THE TASK: Include the line with "Bureau of Industry and Security (BIS)" and every line before it in the entries below, echoed exactly, but not the pictures.

Items from a data source
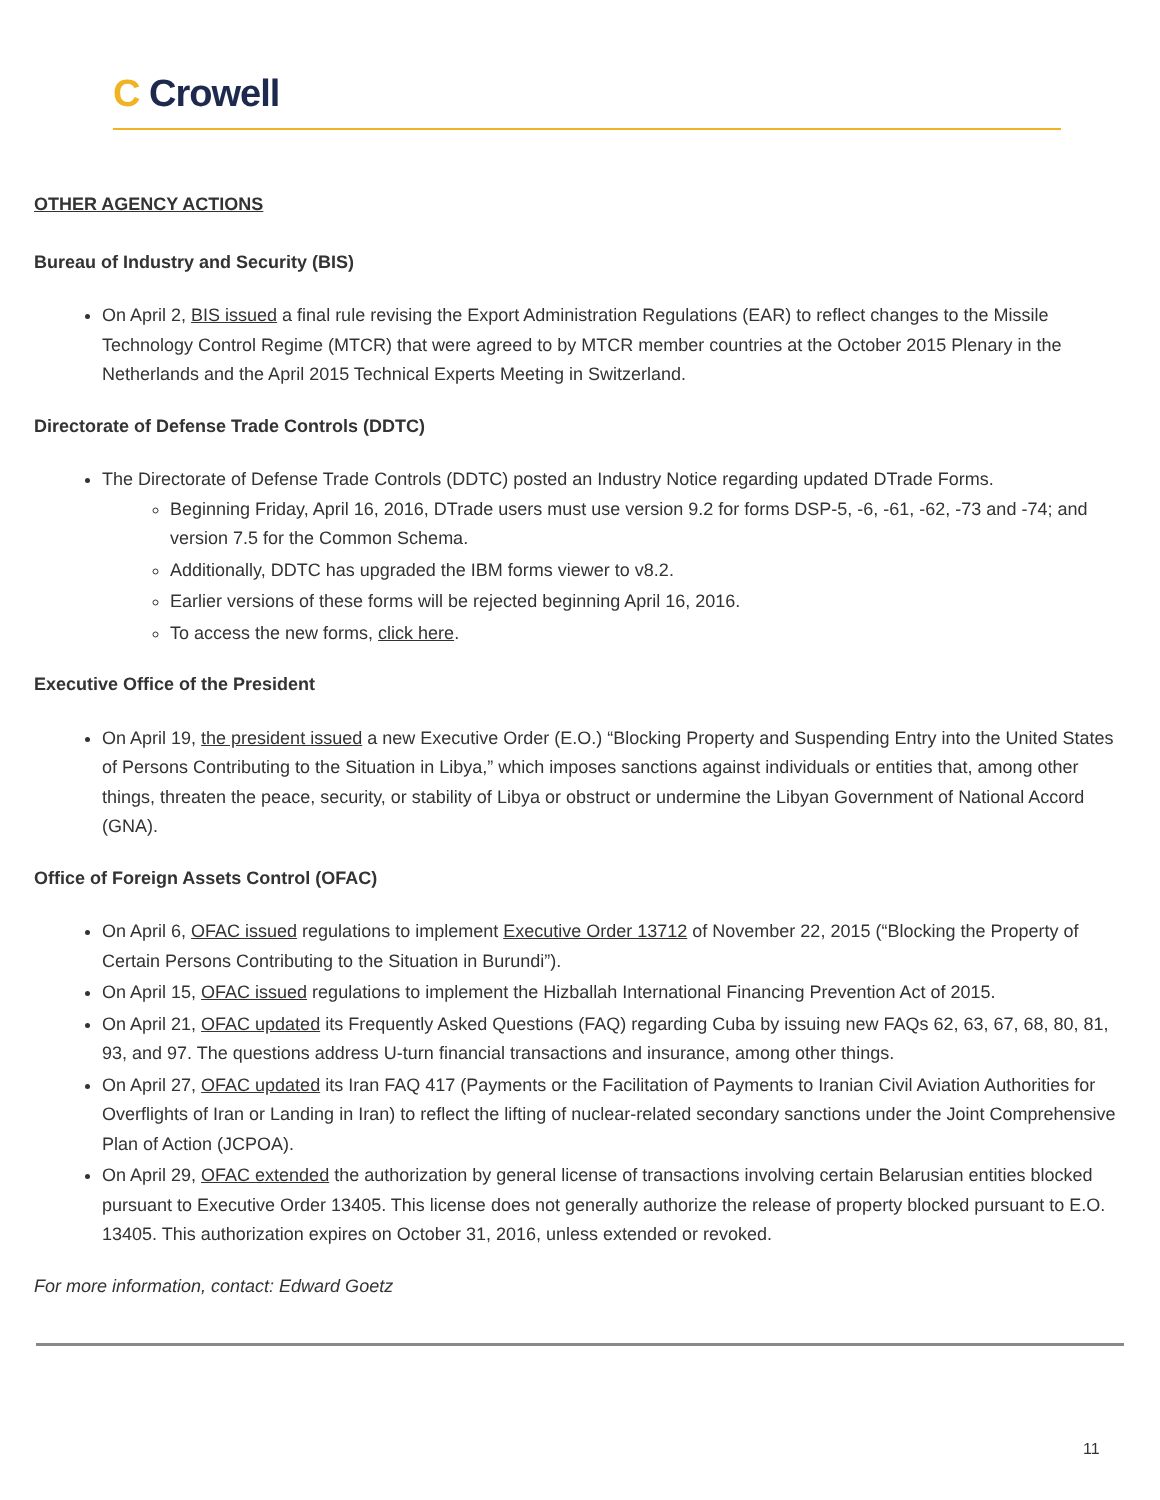C Crowell
OTHER AGENCY ACTIONS
Bureau of Industry and Security (BIS)
On April 2, BIS issued a final rule revising the Export Administration Regulations (EAR) to reflect changes to the Missile Technology Control Regime (MTCR) that were agreed to by MTCR member countries at the October 2015 Plenary in the Netherlands and the April 2015 Technical Experts Meeting in Switzerland.
Directorate of Defense Trade Controls (DDTC)
The Directorate of Defense Trade Controls (DDTC) posted an Industry Notice regarding updated DTrade Forms.
Beginning Friday, April 16, 2016, DTrade users must use version 9.2 for forms DSP-5, -6, -61, -62, -73 and -74; and version 7.5 for the Common Schema.
Additionally, DDTC has upgraded the IBM forms viewer to v8.2.
Earlier versions of these forms will be rejected beginning April 16, 2016.
To access the new forms, click here.
Executive Office of the President
On April 19, the president issued a new Executive Order (E.O.) “Blocking Property and Suspending Entry into the United States of Persons Contributing to the Situation in Libya,” which imposes sanctions against individuals or entities that, among other things, threaten the peace, security, or stability of Libya or obstruct or undermine the Libyan Government of National Accord (GNA).
Office of Foreign Assets Control (OFAC)
On April 6, OFAC issued regulations to implement Executive Order 13712 of November 22, 2015 (“Blocking the Property of Certain Persons Contributing to the Situation in Burundi”).
On April 15, OFAC issued regulations to implement the Hizballah International Financing Prevention Act of 2015.
On April 21, OFAC updated its Frequently Asked Questions (FAQ) regarding Cuba by issuing new FAQs 62, 63, 67, 68, 80, 81, 93, and 97. The questions address U-turn financial transactions and insurance, among other things.
On April 27, OFAC updated its Iran FAQ 417 (Payments or the Facilitation of Payments to Iranian Civil Aviation Authorities for Overflights of Iran or Landing in Iran) to reflect the lifting of nuclear-related secondary sanctions under the Joint Comprehensive Plan of Action (JCPOA).
On April 29, OFAC extended the authorization by general license of transactions involving certain Belarusian entities blocked pursuant to Executive Order 13405. This license does not generally authorize the release of property blocked pursuant to E.O. 13405. This authorization expires on October 31, 2016, unless extended or revoked.
For more information, contact: Edward Goetz
11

ANSWER TO THE PROBLEM:
C Crowell
OTHER AGENCY ACTIONS
Bureau of Industry and Security (BIS)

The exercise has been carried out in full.